Sweden took in more than 160,000 refugees in the last year, more per capita than any other European country in 2015. Throughout September, the volunteers greeted trainloads of refugees with food, water, clothing, medical care, and signs of support. They offered the use of their cars and homes and rallied others, like a nightclub owner who shut down his business to house refugees, to join the cause.

A refugee shows off her baked goods at RWS Summer Camp.
(Photo: Lukas Sköld)

In a move foreshadowing organized mobility—and one that would go on to define the group—a volunteer went to a nearby store to buy construction vests to help identify volunteers. Pink was the only color available in bulk, and the vibrantly colored vests, symbolizing an offbeat, overlooked surplus, became an icon.

While Refugees Welcome Stockholm volunteers, which now number 50, are still identified by their rosa västarna, the focus has since shifted from emergency relief to organized integration.

“The energy, creativity and work effort people put into this project, and what we managed to achieve, is a piece of Swedish modern history,” Refugees Welcome Stockholm board member Gabriel Mezquida wrote in an email to TakePart.

Since early 2016, the group has been most known for its Rosa Stationen, or Pink Station, a weekly Stockholm meet-up that offers refugees free Swedish courses, legal counseling, and cultural exchanges.

To ensure parents are able to attend sessions, the nonprofit offers children's activities and babysitting.

“I danced with the clown,” says one young Syrian girl, who participated in a Clowns Without Borders performance while her mother attended a Swedish lesson. “It was fun.”

Swedish legal advisers also provide an invaluable service.

“They mostly ask about asylum regulations—the Dublin Regulation—fingerprints,” one volunteer legal adviser said. “They ask if you’re allowed to work, how to change accommodations, what can [they] do not to be sent to [another] country.”

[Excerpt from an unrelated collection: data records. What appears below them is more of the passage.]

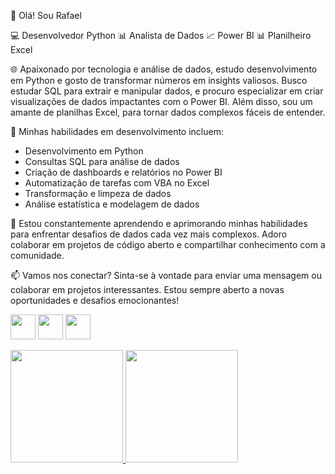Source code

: 👋 Olá! Sou Rafael

💻 Desenvolvedor Python
📊 Analista de Dados
📈 Power BI
📊 Planilheiro Excel

🌐 Apaixonado por tecnologia e análise de dados, estudo desenvolvimento em Python e gosto de transformar números em insights valiosos. Busco estudar SQL para extrair e manipular dados, e procuro especializar em criar visualizações de dados impactantes com o Power BI. Além disso, sou um amante de planilhas Excel, para tornar dados complexos fáceis de entender.

🔧 Minhas habilidades em desenvolvimento incluem:
   - Desenvolvimento em Python
   - Consultas SQL para análise de dados
   - Criação de dashboards e relatórios no Power BI
   - Automatização de tarefas com VBA no Excel
   - Transformação e limpeza de dados
   - Análise estatística e modelagem de dados

🌟 Estou constantemente aprendendo e aprimorando minhas habilidades para enfrentar desafios de dados cada vez mais complexos. Adoro colaborar em projetos de código aberto e compartilhar conhecimento com a comunidade.

📫 Vamos nos conectar? Sinta-se à vontade para enviar uma mensagem ou colaborar em projetos interessantes. Estou sempre aberto a novas oportunidades e desafios emocionantes!


      

<img loading="lazy" src="https://cdn.jsdelivr.net/gh/devicons/devicon/icons/git/git-original.svg" width="40" height="40"/> <img src="https://cdn.jsdelivr.net/gh/devicons/devicon/icons/python/python-original.svg" width="40" height="40"/> <img src="https://cdn.jsdelivr.net/gh/devicons/devicon/icons/mysql/mysql-original.svg" width="40" height="40"/>


<div>
<a href="https://github.com/rafaloliveira">
<img loading="lazy" height="180em" src="https://github-readme-stats.vercel.app/api/top-langs/?username=rafaloliveira&layout=compact&langs_count=7&theme=dracula"/>
<img loading="lazy" height="180em" src="https://github-readme-stats.vercel.app/api?username=rafaloliveira&show_icons=true&theme=dracula&include_all_commits=true&count_private=true"/>
</div>


          
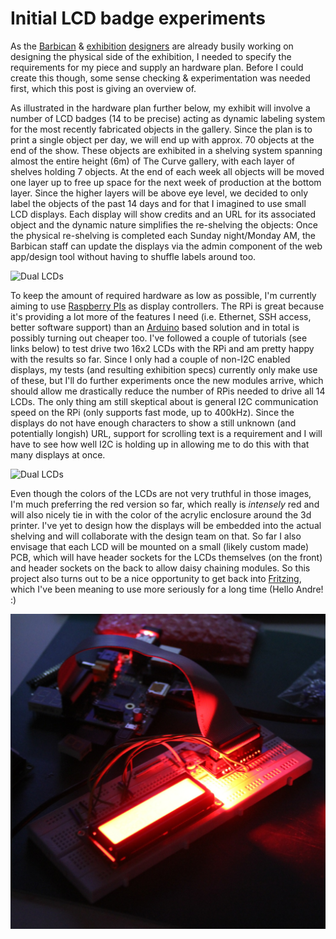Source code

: # Initial LCD badge experiments

As the [Barbican](http://barbican.org.uk) & [exhibition](http://fiftynineproductions.co.uk) [designers](http://abrogers.com) are already busily working on designing the physical side of the exhibition, I needed to specify the requirements for my piece and supply an hardware plan. Before I could create this though, some sense checking & experimentation was needed first, which this post is giving an overview of.

As illustrated in the hardware plan further below, my exhibit will involve a number of LCD badges (14 to be precise) acting as dynamic labeling system for the most recently fabricated objects in the gallery. Since the plan is to print a single object per day, we will end up with approx. 70 objects at the end of the show. These objects are exhibited in a shelving system spanning almost the entire height (6m) of The Curve gallery, with each layer of shelves holding 7 objects. At the end of each week all objects will be moved one layer up to free up space for the next week of production at the bottom layer. Since the higher layers will be above eye level, we decided to only label the objects of the past 14 days and for that I imagined to use small LCD displays. Each display will show credits and an URL for its associated object and the dynamic nature simplifies the re-shelving the objects: Once the physical re-shelving is completed each Sunday night/Monday AM, the Barbican staff can update the displays via the admin component of the web app/design tool without having to shuffle labels around too.

![Dual LCDs](../project_images/20140225-dual-lcd.jpg)

To keep the amount of required hardware as low as possible, I'm currently aiming to use [Raspberry PIs](http://raspberrypi.org) as display controllers. The RPi is great because it's providing a lot more of the features I need (i.e. Ethernet, SSH access, better software support) than an [Arduino](http://arduino.cc) based solution and in total is possibly turning out cheaper too. I've followed a couple of tutorials (see links below) to test drive two 16x2 LCDs with the RPi and am pretty happy with the results so far. Since I only had a couple of non-I2C enabled displays, my tests (and resulting exhibition specs) currently only make use of these, but I'll do further experiments once the new modules arrive, which should allow me drastically reduce the number of RPis needed to drive all 14 LCDs. The only thing am still skeptical about is general I2C communication speed on the RPi (only supports fast mode, up to 400kHz). Since the displays do not have enough characters to show a still unknown (and potentially longish) URL, support for scrolling text is a requirement and I will have to see how well I2C is holding up in allowing me to do this with that many displays at once.

![Dual LCDs](../project_images/20140225-lcd-orange.JPG)

Even though the colors of the LCDs are not very truthful in those images, I'm much preferring the red version so far, which really is *intensely* red and will also nicely tie in with the color of the acrylic enclosure around the 3d printer. I've yet to design how the displays will be embedded into the actual shelving and will collaborate with the design team on that. So far I also envisage that each LCD will be mounted on a small (likely custom made) PCB, which will have header sockets for the LCDs themselves (on the front) and header sockets on the back to allow daisy chaining modules. So this project also turns out to be a nice opportunity to get back into [Fritzing](http://fritzing.org), which I've been meaning to use more seriously for a long time (Hello Andre! :)

![Dual LCDs](../project_images/20140225-rpi-lcd-glow.jpg)
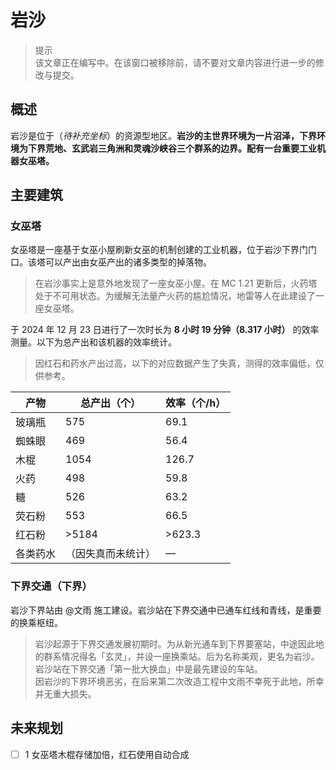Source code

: # 岩沙

> 提示  
  该文章正在编写中。在该窗口被移除前，请不要对文章内容进行进一步的修改与提交。

## 概述

岩沙是位于（*待补充坐标*）的资源型地区。**岩沙的主世界环境为一片沼泽，下界环境为下界荒地、玄武岩三角洲和灵魂沙峡谷三个群系的边界。配有一台重要工业机器女巫塔。**

## 主要建筑

### 女巫塔

女巫塔是一座基于女巫小屋刷新女巫的机制创建的工业机器，位于岩沙下界门门口。该塔可以产出由女巫产出的诸多类型的掉落物。

> 在岩沙事实上是意外地发现了一座女巫小屋。在 MC 1.21 更新后，火药塔处于不可用状态。为缓解无法量产火药的尴尬情况，地雷等人在此建设了一座女巫塔。

于 2024 年 12 月 23 日进行了一次时长为 **8 小时 19 分钟（8.317 小时）** 的效率测量。以下为总产出和该机器的效率统计。

> 因红石和药水产出过高，以下的对应数据产生了失真，测得的效率偏低，仅供参考。

| 产物 | 总产出（个） | 效率（个/h） |
| --- | --- | --- |
| 玻璃瓶 | 575 | 69.1 |
| 蜘蛛眼 | 469 | 56.4 |
| 木棍 | 1054 | 126.7 |
| 火药 | 498 | 59.8 |
| 糖 | 526 | 63.2 |
| 荧石粉 | 553 | 66.5 |
| 红石粉 | >5184 | >623.3 |
| 各类药水 | （因失真而未统计） | — |

### 下界交通（下界）

岩沙下界站由 @文雨 施工建设。岩沙站在下界交通中已通车红线和青线，是重要的换乘枢纽。

> 岩沙起源于下界交通发展初期时。为从新光通车到下界要塞站，中途因此地的群系情况得名「玄灵」，并设一座换乘站。后为名称美观，更名为岩沙。  
  岩沙站在下界交通「第一批大换血」中是最先建设的车站。  
  因岩沙的下界环境恶劣，在后来第二次改造工程中文雨不幸死于此地，所幸并无重大损失。

## 未来规划

- [ ] 1 女巫塔木棍存储加倍，红石使用自动合成
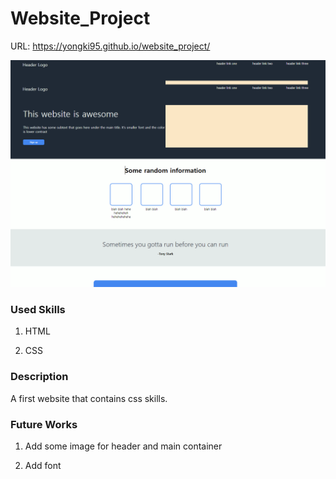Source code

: # Website_Project

URL: https://yongki95.github.io/website_project/

<img src="./first_website.png" alt="Sign up form picture">

### Used Skills

1. HTML

2. CSS
### Description
A first website that contains css skills.

### Future Works

1. Add some image for header and main container

2. Add font 


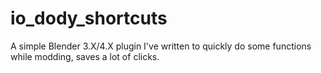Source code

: # io_dody_shortcuts
A simple Blender 3.X/4.X plugin I've written to quickly do some functions while modding, saves a lot of clicks.
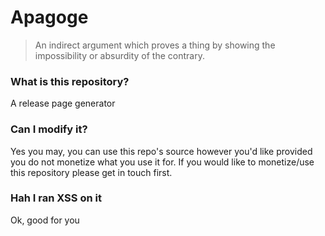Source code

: # Apagoge
> An indirect argument which proves a thing by showing the impossibility or absurdity of the contrary.

### What is this repository?
A release page generator

### Can I modify it?
Yes you may, you can use this repo's source however you'd like provided you do not monetize what you use it for. If you would like to monetize/use this repository please get in touch first.

### Hah I ran XSS on it
Ok, good for you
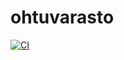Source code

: # ohtuvarasto
[![CI](https://github.com/ogvirtan/ohtuvarasto/actions/workflows/main.yml/badge.svg)](https://github.com/ogvirtan/ohtuvarasto/actions/workflows/main.yml)
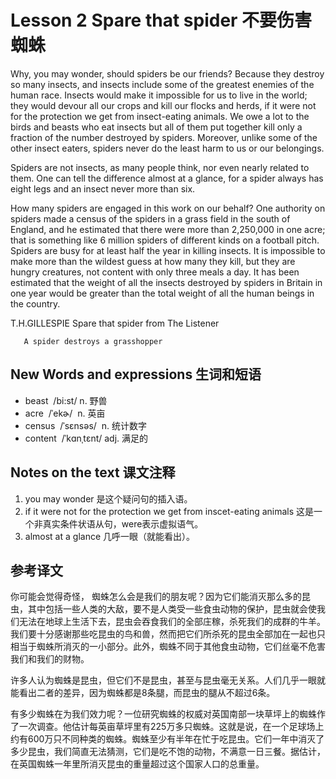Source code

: # Lesson 2 Spare that spider 不要伤害蜘蛛
Why, you may wonder, should spiders be our friends? Because they destroy so many insects, and insects include some of the greatest enemies of the human race. Insects would make it impossible for us to live in the world; they would devour all our crops and kill our flocks and herds, if it were not for the protection we get from insect-eating animals. We owe a lot to the birds and beasts who eat insects but all of them put together kill only a fraction of the number destroyed by spiders. Moreover, unlike some of the other insect eaters, spiders never do the least harm to us or our belongings.

Spiders are not insects, as many people think, nor even nearly related to them. One can tell the difference almost at a glance, for a spider always has eight legs and an insect never more than six.

How many spiders are engaged in this work on our behalf? One authority on spiders made a census of the spiders in a grass field in the south of England, and he estimated that there were more than 2,250,000 in one acre; that is something like 6 million spiders of different kinds on a football pitch. Spiders are busy for at least half the year in killing insects. It is impossible to make more than the wildest guess at how many they kill, but they are hungry creatures, not content with only three meals a day. It has been estimated that the weight of all the insects destroyed by spiders in Britain in one year would be greater than the total weight of all the human beings in the country.

T.H.GILLESPIE Spare that spider from The Listener
	
	   A spider destroys a grasshopper

## New Words and expressions 生词和短语
	
- beast  /bi:st/ n. 野兽
- acre  /ˈekɚ/  n. 英亩
- census  /ˈsɛnsəs/  n. 统计数字
- content  /ˈkɑnˌtɛnt/ adj. 满足的

## Notes on the text 课文注释
	
1. you may wonder 是这个疑问句的插入语。
2. if it were not for the protection we get from inscet-eating animals 这是一个非真实条件状语从句，were表示虚拟语气。
3. almost at a glance 几呼一眼（就能看出）。

## 参考译文

你可能会觉得奇怪， 蜘蛛怎么会是我们的朋友呢？因为它们能消灭那么多的昆虫，其中包括一些人类的大敌，要不是人类受一些食虫动物的保护，昆虫就会使我们无法在地球上生活下去，昆虫会吞食我们的全部庄稼，杀死我们的成群的牛羊。我们要十分感谢那些吃昆虫的鸟和兽，然而把它们所杀死的昆虫全部加在一起也只相当于蜘蛛所消灭的一小部分。此外，蜘蛛不同于其他食虫动物，它们丝毫不危害我们和我们的财物。

许多人认为蜘蛛是昆虫，但它们不是昆虫，甚至与昆虫毫无关系。人们几乎一眼就能看出二者的差异，因为蜘蛛都是8条腿，而昆虫的腿从不超过6条。

有多少蜘蛛在为我们效力呢？一位研究蜘蛛的权威对英国南部一块草坪上的蜘蛛作了一次调查。他估计每英亩草坪里有225万多只蜘蛛。这就是说，在一个足球场上约有600万只不同种类的蜘蛛。蜘蛛至少有半年在忙于吃昆虫。它们一年中消灭了多少昆虫，我们简直无法猜测，它们是吃不饱的动物，不满意一日三餐。据估计，在英国蜘蛛一年里所消灭昆虫的重量超过这个国家人口的总重量。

Many refugees in Sweden have family members affected by the EU’s Dublin Regulation, a law stating a refugee is only entitled to asylum rights in the first nation he or she was fingerprinted in.

The law can split up families, and legal counseling helps outline possibilities and set realistic expectations.

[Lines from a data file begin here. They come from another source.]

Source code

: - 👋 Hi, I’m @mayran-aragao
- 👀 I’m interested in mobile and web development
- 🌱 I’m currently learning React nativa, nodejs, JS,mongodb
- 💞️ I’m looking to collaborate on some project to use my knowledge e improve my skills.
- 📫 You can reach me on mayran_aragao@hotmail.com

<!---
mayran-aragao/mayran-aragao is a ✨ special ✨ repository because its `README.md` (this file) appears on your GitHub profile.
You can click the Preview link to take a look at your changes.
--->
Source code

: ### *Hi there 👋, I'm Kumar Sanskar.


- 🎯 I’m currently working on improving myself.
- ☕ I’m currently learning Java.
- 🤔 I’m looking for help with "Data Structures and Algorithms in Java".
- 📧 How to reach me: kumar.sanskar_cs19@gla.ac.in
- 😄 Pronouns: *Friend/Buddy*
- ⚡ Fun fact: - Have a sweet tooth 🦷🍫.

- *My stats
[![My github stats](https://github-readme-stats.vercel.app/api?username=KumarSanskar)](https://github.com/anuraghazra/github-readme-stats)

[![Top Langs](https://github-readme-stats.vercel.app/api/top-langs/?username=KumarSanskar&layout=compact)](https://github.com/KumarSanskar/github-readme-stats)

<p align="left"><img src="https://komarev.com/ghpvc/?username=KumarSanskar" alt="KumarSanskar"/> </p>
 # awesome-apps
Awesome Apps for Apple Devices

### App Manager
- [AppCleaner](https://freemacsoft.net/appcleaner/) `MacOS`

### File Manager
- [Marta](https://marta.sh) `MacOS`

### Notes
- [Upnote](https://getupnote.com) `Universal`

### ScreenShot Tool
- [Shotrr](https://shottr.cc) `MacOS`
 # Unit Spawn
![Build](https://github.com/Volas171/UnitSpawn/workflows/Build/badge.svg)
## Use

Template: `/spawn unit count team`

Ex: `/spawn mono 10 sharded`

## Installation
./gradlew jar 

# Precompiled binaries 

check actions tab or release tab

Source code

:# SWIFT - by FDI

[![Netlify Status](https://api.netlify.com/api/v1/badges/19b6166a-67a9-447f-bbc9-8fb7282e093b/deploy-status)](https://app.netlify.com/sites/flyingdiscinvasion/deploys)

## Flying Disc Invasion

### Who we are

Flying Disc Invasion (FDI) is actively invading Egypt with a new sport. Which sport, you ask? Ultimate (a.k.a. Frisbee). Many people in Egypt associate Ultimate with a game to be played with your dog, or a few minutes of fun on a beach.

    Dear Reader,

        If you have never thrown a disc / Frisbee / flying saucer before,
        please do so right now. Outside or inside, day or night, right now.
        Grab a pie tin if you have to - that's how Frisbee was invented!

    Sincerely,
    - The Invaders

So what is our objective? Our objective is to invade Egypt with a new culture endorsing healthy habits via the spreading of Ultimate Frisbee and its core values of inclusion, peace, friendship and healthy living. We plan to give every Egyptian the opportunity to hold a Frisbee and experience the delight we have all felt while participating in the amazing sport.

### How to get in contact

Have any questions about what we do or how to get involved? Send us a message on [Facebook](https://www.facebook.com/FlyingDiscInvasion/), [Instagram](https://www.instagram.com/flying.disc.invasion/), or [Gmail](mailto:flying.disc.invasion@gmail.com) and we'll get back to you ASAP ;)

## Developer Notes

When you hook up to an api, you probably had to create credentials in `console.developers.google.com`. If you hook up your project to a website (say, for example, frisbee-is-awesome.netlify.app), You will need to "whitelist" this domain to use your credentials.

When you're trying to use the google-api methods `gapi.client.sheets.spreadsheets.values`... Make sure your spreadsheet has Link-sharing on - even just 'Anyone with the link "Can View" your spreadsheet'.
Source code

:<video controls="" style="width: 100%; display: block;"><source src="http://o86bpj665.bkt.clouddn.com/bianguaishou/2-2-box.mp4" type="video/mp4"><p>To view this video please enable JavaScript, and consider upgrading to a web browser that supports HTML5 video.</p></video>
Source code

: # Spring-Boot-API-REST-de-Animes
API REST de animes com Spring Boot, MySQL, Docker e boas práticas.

“[The lawyer] told me my husband can only come here to visit,” said Hanadi Yousef of Zabadani, Syria, whose husband was fingerprinted in Bulgaria, thus barring him from being granted asylum with his wife and children. “I can only wait.”

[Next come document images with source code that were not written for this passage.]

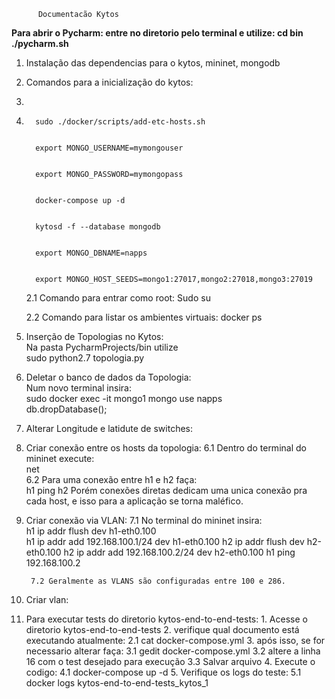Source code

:           Documentacão Kytos

 **Para abrir o Pycharm: entre no diretorio pelo terminal e utilize: 
           cd bin
           ./pycharm.sh**         
   
 1. Instalação das dependencias para o kytos, mininet, mongodb  
 
 2. Comandos para a inicialização do kytos:
 3. 
 4. 
          sudo ./docker/scripts/add-etc-hosts.sh
    
    
          export MONGO_USERNAME=mymongouser
    
    
          export MONGO_PASSWORD=mymongopass
    
    
          docker-compose up -d
    
    
          kytosd -f --database mongodb
    

          export MONGO_DBNAME=napps

    
          export MONGO_HOST_SEEDS=mongo1:27017,mongo2:27018,mongo3:27019

    
    2.1 Comando para entrar como root: Sudo su

    
    2.2 Comando para listar os ambientes virtuais: docker ps
    
          
 6. Inserção de Topologias no Kytos:    
          Na pasta PycharmProjects/bin utilize       
          sudo python2.7 topologia.py   
          
 7. Deletar o banco de dados da Topologia:    
         Num novo terminal insira:   
         sudo docker exec -it mongo1 mongo
         use napps     
         db.dropDatabase();   
         
 8. Alterar Longitude e latidute de switches:
 
 
 9. Criar conexão entre os hosts da topologia: 
         6.1 Dentro do terminal do mininet execute:   
         net     
         6.2 Para uma conexão entre h1 e h2 faça:    
         h1 ping h2
 Porém conexões diretas dedicam uma unica conexão pra cada host, e isso para a aplicação se torna maléfico.
 10. Criar conexão via VLAN: 
          7.1 No terminal do mininet insira:   
          h1 ip addr flush dev h1-eth0.100   
          h1 ip addr add 192.168.100.1/24 dev h1-eth0.100
          h2 ip addr flush dev h2-eth0.100
          h2 ip addr add 192.168.100.2/24 dev h2-eth0.100
          h1 ping 192.168.100.2
          
          7.2 Geralmente as VLANS são configuradas entre 100 e 286.
11. Criar vlan:


12. Para executar tests do diretorio kytos-end-to-end-tests:
         1. Acesse o diretorio kytos-end-to-end-tests
         2. verifique qual documento está executando atualmente:
             2.1 cat docker-compose.yml
         3. após isso, se for necessario alterar faça:
             3.1 gedit docker-compose.yml
             3.2 altere a linha 16 com o test desejado para execução
             3.3 Salvar arquivo
         4. Execute o codigo:
             4.1 docker-compose up -d
         5. Verifique os logs do teste:
             5.1 docker logs kytos-end-to-end-tests_kytos_1

      
    
          
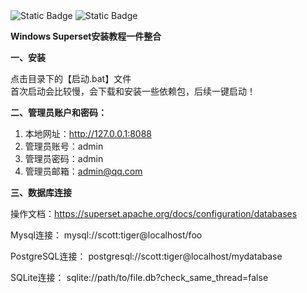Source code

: <img alt="Static Badge" src="https://img.shields.io/badge/Python-3.10.11-Blue">
<img alt="Static Badge" src="https://img.shields.io/badge/Superset-5.0.0-Blue">

**Windows Superset安装教程一件整合**

**一、安装**

 点击目录下的【启动.bat】文件  
 首次启动会比较慢，会下载和安装一些依赖包，后续一键启动！

**二、管理员账户和密码：**
1. 本地网址：http://127.0.0.1:8088  
2. 管理员账号：admin  
3. 管理员密码：admin  
4. 管理员邮箱：admin@qq.com  

**三、数据库连接**

操作文档：https://superset.apache.org/docs/configuration/databases

Mysql连接：
mysql://scott:tiger@localhost/foo

PostgreSQL连接：
postgresql://scott:tiger@localhost/mydatabase

SQLite连接：
sqlite://path/to/file.db?check_same_thread=false
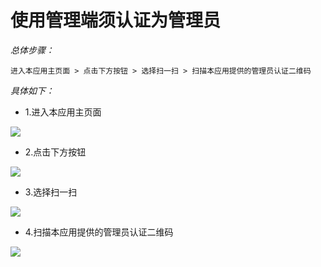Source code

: # 使用管理端须认证为管理员

*总体步骤：*

`进入本应用主页面 > 点击下方按钮 > 选择扫一扫 > 扫描本应用提供的管理员认证二维码`

*具体如下：*

- 1.进入本应用主页面

![](https://tva1.sinaimg.cn/large/006y8mN6ly1g6t7d559haj30hs0umwf0.jpg)

- 2.点击下方按钮

![](https://tva1.sinaimg.cn/large/006y8mN6ly1g6t7d559haj30hs0umwf0.jpg)

- 3.选择扫一扫

![](https://tva1.sinaimg.cn/large/006y8mN6ly1g6t7u8kbanj30hs0ukmy0.jpg)

- 4.扫描本应用提供的管理员认证二维码

![](https://tva1.sinaimg.cn/large/006y8mN6ly1g6t81zs7toj30hq0okaf6.jpg)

Not to be underestimated is the moral support Refugees Welcome Stockholm events provide refugees, who, with little money and an inability to work or study without permits, pass days in boredom.

“I love everyone here,” says Muhammed Hamdan, who lost his legs in a 2004 market bombing in Mosul, Iraq.

Volunteer Sara Öhman echoes this sentiment.

“[The refugees] say [Pink Station is] the best day of the week for them,” she said. “They say, “I feel human when I'm here.' ”

The success of Pink Station has inspired broader initiatives. This June, Refugees Welcome Stockholm began hosting Open Cinema nights, screenings of culturally significant Middle Eastern and Swedish films chosen to engage discussion.

Additionally, in September the group organized a 50-person, weekend-long summer camp where refugees and Swedes could bond in a festive environment.

Given the controversial nature of Europe's refugee crisis, not all Swedes support the nation's historically refugee-friendly agenda.

When the municipality announced plans to buy a home for refugee youths near a community center where Refugees Welcome Stockholm hosts events, neighbors protested. In response, volunteers left invitations to the organization's events in area mailboxes.

“We were expecting a negative response [but] no—[no negative responses] came. We got positive mail,” Mohamed said. “Other neighbors said it’s really good you’ve been doing this.”

The outreach encouraged a handful of residents to attend events, confirming the group’s notion that all it takes is exposure to turn skeptics into supporters.

“I know it’s cliché, but it’s true,” Mohamed said. “Give people a chance. Hear their stories.”